1 is a rotary internal high pressure compressor. This compressor includes a rotary compressor section 3 inside a sealed case 2,
It is configured to house an electric motor section 4 for driving this compressor section. The compressor section 3 includes a cylinder block 5 tightly fixed in the sealed case 2, an upper frame body 7 and a lower frame body 8 that close the cylinders 6 of the cylinder block 5, and an eccentric rotation shaft 9. The cylinder block 5 consists of a roller 11 that is inserted into the cylinder 6 and rotates inside the cylinder 6, and a vane 12 that constantly contacts this roller with its tip to divide the inside of the cylinder 6 into a high-pressure side and a low-pressure side. An intake gas passage 13 that communicates with the inside of the cylinder 6 is formed therein. This suction gas passage 13 has a recess 1.
4 are connected in series, and a ball-shaped float valve 15 is provided in this recess. 16 is the suction gas passage 1
3 is a suction pipe connected to it, and 17 is a discharge pipe. here,
The internal high-pressure compressor 1 has a sealed case 2 as a high-pressure gas chamber.

Internal high pressure compressor 1 configured as above
When the compressor 1 stops, liquid such as oil or liquid refrigerant stored in the compressor 2 accumulates in the cylinder 6 through the side clearance of the vane 12, and then the suction gas passage of the cylinder 13, it flows out of the machine from the suction pipe 16 and accumulates in the suction gas passage 13. At this time, since the float valve 15 is provided in the recess 14 in the intake gas passage 13, the float valve 15 floats up as shown in FIG. 2 due to the oil or liquid refrigerant filling the passage 13. The passage area of the suction gas passage 13 is reduced. As a result, the liquid refrigerant that is trying to flow backward through the suction gas passage 13 is throttled and vaporized before being sucked into the cylinder 6, and the flow of oil into the cylinder 6 can be suppressed, making it possible to stabilize the compressor 1 during restart. In addition to shortening the transition time to the state, it also prevents vane flying due to liquid compression during this time, and reduces noise.
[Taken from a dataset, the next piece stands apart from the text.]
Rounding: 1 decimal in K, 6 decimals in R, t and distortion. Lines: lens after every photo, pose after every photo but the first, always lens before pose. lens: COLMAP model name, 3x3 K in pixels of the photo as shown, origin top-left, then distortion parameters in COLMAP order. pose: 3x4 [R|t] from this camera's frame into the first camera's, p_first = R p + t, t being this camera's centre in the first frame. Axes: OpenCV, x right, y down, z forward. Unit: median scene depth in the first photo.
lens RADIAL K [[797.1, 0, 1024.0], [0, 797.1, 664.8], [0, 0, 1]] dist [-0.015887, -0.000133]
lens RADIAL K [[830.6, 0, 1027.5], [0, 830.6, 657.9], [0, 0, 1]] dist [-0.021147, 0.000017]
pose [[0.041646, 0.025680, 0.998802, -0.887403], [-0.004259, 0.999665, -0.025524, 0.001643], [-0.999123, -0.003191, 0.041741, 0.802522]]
[0011] Furthermore, when the liquid in the suction gas passage 13 runs out as time passes from the time of restart, the float valve 15 is accommodated in the recess 14 as shown in FIG. Return to the aisle area and perform normal operation. still,
The liquid in the intake gas passage 13 described above is gradually returned to the cylinder 6 while the flow rate is controlled by the float valve 15. As a result, when the engine is restarted, a large amount of liquid that flows back into the suction gas passage 13 and accumulates at once flows into the cylinder 6 of the compressor 1.
Therefore, the operation of the vane 12 that partitions high and low pressures can be stabilized, so-called vane flying due to collision with the roller 12 can be prevented, and noise can be reduced.

0012

As described above, according to the present invention, when the compressor is stopped, the float valve is floated by liquid such as oil or liquid refrigerant accumulated in the suction gas passage on the low pressure side of the compressor, and The passage area of the refrigerant can be reduced, and the liquid refrigerant that is trying to flow back through the passage can be throttled and vaporized before being sucked into the cylinder, and the flow of oil into the cylinder can be suppressed. In addition to shortening the transition time to a stable state, it also prevents vane flying due to liquid compression during this time, and reduces noise.

[Brief explanation of the drawing]

FIG. 1 is a longitudinal cross-sectional view of an internal high-pressure compressor.

FIG. 2 is a cross-sectional view of the main parts of the compressor section at the time of restart.

FIG. 3 is a sectional view of a main part of the compressor section during stable operation.

[Explanation of symbols]

1 Internal high pressure compressor 6 Cylinder 13 Suction gas passage 14 Recess 15 Float valve

Claims (1)

[Claims] 1. In an internal high-pressure compressor in which high-pressure gas and oil are stored in a closed container, a float valve is provided in a suction gas passage of the compressor and operates by floating on the oil to change the area of the passage. An internal high-pressure compressor characterized by being equipped with.